7. Meditate for 20 minutes a day. We all need alone time every day. A proven way to manage emotions is to meditate. Make it part of your daily personal care program. Through trial and error, find a technique that you like. For years, I used the following: take deep breaths into my abdomen to relax. Then breathe in and out silently repeating the Aramaic word, Maranatha (Mar-a when inhaling, na-tha when exhaling). Go slowly. If your mind wanders, gently return to your word.

8. Continue to communicate with your loved one. As the day progresses, talk to your deceased loved one and tell them exactly how you feel and what you need. This is one of the most effective ways to love in separation. Ask questions and see what answers come to mind. Pray to your loved one as many others do. Say what you feel. Imagine how you would respond.

9. Reassess your priorities and determine your mission, if you don’t have one. Everybody needs one. It is never too late to find a dream. You always have the opportunity to make a difference and serve others. Your inner life will be strengthened as you focus on your purpose and the direction in life you want to go. The greater loss redefines us. And never forget, we are what we constantly do.
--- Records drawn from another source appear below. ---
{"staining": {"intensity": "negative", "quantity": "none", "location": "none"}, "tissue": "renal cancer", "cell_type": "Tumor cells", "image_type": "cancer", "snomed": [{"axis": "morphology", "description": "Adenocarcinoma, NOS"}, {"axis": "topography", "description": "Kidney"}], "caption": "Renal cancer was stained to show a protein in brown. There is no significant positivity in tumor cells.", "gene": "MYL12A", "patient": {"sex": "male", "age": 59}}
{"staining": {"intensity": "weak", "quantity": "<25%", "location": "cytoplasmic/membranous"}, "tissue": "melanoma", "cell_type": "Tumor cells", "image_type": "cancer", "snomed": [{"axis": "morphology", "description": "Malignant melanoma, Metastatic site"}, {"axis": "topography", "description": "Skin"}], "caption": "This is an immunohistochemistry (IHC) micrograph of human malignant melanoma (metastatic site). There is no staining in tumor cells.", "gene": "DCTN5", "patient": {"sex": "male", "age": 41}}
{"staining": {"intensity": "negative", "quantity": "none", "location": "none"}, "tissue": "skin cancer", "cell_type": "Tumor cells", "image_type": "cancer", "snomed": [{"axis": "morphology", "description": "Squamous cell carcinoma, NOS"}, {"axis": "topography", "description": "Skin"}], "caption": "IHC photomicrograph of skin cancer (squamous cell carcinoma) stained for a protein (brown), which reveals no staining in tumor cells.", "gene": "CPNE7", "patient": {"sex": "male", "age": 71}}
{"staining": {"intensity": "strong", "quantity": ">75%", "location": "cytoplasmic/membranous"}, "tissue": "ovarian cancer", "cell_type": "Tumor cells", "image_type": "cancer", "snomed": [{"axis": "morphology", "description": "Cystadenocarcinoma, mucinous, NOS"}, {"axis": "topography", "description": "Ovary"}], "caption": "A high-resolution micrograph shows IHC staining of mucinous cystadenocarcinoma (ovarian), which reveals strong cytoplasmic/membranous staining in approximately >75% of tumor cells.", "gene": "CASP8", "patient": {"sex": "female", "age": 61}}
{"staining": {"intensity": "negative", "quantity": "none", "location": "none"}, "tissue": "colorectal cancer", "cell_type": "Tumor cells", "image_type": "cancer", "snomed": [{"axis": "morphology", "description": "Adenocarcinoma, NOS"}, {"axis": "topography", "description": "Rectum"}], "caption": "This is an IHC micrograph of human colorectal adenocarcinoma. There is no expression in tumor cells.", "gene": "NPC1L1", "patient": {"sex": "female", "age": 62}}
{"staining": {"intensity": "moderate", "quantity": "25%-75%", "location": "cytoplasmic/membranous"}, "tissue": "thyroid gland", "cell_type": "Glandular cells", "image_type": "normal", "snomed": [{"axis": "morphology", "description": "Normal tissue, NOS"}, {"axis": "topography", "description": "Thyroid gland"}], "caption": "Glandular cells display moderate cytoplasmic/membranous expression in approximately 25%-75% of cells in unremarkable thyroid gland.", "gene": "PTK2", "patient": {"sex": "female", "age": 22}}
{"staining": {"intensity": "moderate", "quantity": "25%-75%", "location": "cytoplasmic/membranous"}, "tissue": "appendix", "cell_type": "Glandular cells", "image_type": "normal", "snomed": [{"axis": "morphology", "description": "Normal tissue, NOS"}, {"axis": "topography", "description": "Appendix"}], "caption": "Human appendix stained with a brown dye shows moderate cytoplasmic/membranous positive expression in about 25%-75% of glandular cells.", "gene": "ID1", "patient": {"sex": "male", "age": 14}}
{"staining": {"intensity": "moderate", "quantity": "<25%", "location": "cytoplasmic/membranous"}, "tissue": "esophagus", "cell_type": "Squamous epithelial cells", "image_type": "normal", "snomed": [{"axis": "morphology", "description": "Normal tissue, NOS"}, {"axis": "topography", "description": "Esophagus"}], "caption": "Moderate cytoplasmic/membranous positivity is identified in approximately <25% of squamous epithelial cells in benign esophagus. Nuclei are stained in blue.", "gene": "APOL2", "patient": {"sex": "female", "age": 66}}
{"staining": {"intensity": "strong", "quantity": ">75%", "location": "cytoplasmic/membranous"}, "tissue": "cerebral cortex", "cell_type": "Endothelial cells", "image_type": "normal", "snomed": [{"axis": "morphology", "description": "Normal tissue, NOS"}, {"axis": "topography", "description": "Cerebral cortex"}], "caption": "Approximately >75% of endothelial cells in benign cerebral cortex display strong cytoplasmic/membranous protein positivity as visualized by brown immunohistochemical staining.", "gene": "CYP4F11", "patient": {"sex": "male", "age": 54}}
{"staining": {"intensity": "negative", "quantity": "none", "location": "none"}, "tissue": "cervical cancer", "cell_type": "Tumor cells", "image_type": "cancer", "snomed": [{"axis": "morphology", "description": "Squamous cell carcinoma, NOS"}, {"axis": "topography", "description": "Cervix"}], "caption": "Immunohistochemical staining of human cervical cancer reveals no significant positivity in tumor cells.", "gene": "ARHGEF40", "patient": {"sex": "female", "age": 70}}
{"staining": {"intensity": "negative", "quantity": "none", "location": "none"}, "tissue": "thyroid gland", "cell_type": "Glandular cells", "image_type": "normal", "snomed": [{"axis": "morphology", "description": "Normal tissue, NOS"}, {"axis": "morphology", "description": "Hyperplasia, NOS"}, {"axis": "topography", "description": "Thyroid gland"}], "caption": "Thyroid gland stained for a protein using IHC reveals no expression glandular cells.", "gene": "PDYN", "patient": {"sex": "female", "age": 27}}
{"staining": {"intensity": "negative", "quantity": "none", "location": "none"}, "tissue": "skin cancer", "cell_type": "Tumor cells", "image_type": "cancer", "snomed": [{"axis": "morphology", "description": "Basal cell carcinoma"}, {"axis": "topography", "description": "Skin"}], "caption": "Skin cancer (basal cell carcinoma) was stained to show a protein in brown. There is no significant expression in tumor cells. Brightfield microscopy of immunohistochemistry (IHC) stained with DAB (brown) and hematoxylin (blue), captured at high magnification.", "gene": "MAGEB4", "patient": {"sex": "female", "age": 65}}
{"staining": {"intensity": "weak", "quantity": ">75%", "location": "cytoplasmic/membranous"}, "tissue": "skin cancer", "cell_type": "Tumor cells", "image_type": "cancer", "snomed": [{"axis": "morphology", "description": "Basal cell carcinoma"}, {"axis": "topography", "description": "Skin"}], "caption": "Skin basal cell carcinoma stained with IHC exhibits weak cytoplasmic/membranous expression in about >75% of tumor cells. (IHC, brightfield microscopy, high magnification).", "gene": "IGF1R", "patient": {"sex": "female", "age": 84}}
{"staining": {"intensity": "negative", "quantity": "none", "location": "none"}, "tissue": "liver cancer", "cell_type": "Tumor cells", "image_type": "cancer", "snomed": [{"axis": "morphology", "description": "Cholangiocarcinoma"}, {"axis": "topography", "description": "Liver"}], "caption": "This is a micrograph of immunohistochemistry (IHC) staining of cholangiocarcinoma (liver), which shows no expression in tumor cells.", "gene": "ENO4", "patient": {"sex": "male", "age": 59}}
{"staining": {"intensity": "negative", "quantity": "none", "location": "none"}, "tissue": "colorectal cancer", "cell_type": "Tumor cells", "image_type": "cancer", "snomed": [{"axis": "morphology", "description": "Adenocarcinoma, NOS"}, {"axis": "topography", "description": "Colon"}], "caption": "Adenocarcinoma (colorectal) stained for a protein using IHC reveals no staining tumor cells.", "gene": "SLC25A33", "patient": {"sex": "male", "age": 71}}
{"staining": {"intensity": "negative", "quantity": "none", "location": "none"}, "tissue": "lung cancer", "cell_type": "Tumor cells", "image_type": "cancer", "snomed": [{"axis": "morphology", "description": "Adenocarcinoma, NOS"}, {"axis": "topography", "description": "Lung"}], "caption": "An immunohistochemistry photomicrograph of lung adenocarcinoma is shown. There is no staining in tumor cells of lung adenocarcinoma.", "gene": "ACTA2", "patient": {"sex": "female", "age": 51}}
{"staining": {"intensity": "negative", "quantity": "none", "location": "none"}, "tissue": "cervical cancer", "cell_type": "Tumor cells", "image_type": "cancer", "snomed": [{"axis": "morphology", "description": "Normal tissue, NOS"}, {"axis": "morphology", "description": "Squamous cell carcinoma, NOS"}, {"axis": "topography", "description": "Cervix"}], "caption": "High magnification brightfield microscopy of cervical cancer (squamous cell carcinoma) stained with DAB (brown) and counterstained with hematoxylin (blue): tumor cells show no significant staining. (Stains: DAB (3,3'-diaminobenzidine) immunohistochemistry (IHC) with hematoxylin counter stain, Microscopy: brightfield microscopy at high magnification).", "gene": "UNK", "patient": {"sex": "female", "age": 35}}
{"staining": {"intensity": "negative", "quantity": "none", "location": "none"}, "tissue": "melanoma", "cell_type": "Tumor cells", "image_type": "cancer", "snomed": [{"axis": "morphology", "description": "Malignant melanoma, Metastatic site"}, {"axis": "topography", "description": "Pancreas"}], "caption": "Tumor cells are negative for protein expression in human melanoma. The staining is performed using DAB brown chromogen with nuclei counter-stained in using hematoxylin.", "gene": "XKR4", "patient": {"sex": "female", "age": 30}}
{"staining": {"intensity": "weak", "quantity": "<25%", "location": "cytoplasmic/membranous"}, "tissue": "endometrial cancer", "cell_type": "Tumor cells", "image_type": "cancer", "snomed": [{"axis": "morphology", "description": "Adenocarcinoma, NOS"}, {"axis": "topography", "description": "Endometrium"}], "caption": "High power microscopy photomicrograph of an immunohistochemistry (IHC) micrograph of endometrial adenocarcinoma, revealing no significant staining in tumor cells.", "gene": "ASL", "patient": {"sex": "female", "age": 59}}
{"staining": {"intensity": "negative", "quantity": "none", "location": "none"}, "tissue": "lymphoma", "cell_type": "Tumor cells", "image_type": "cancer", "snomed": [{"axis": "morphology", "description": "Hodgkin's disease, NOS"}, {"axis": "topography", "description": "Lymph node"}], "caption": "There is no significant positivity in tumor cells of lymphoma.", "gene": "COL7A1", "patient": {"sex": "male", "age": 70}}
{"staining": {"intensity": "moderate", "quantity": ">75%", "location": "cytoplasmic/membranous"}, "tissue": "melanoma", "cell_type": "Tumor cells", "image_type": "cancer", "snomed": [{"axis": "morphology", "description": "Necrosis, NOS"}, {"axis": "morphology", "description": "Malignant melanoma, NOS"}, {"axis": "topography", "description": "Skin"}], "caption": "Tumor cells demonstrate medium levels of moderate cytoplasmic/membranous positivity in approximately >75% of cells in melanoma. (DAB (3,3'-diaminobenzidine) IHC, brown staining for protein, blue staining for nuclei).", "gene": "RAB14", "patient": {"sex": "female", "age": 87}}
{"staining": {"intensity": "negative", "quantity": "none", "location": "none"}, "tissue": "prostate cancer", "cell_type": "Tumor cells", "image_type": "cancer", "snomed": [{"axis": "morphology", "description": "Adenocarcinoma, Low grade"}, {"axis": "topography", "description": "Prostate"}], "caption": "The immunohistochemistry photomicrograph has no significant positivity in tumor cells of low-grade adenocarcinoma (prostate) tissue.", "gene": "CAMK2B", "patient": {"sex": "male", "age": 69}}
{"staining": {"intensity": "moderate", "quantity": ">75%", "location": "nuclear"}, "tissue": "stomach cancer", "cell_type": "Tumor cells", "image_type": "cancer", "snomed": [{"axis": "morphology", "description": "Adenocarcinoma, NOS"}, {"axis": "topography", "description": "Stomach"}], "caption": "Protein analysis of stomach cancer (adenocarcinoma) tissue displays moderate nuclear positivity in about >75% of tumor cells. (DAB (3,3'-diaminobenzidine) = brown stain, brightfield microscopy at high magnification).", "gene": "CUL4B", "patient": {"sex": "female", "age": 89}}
In summary, as you review the above ways to strengthen your inner life, take note of their emphasis on connections: with people, God, yourself, the deceased, a purpose. You will never outgrow your need for connections and the healing love they generate because healing is always ongoing. We go from one loss to another. Get started making connections today. Choose one of the items above right now. Think about the specific behaviors you need to employ and commit to strengthening your inner life.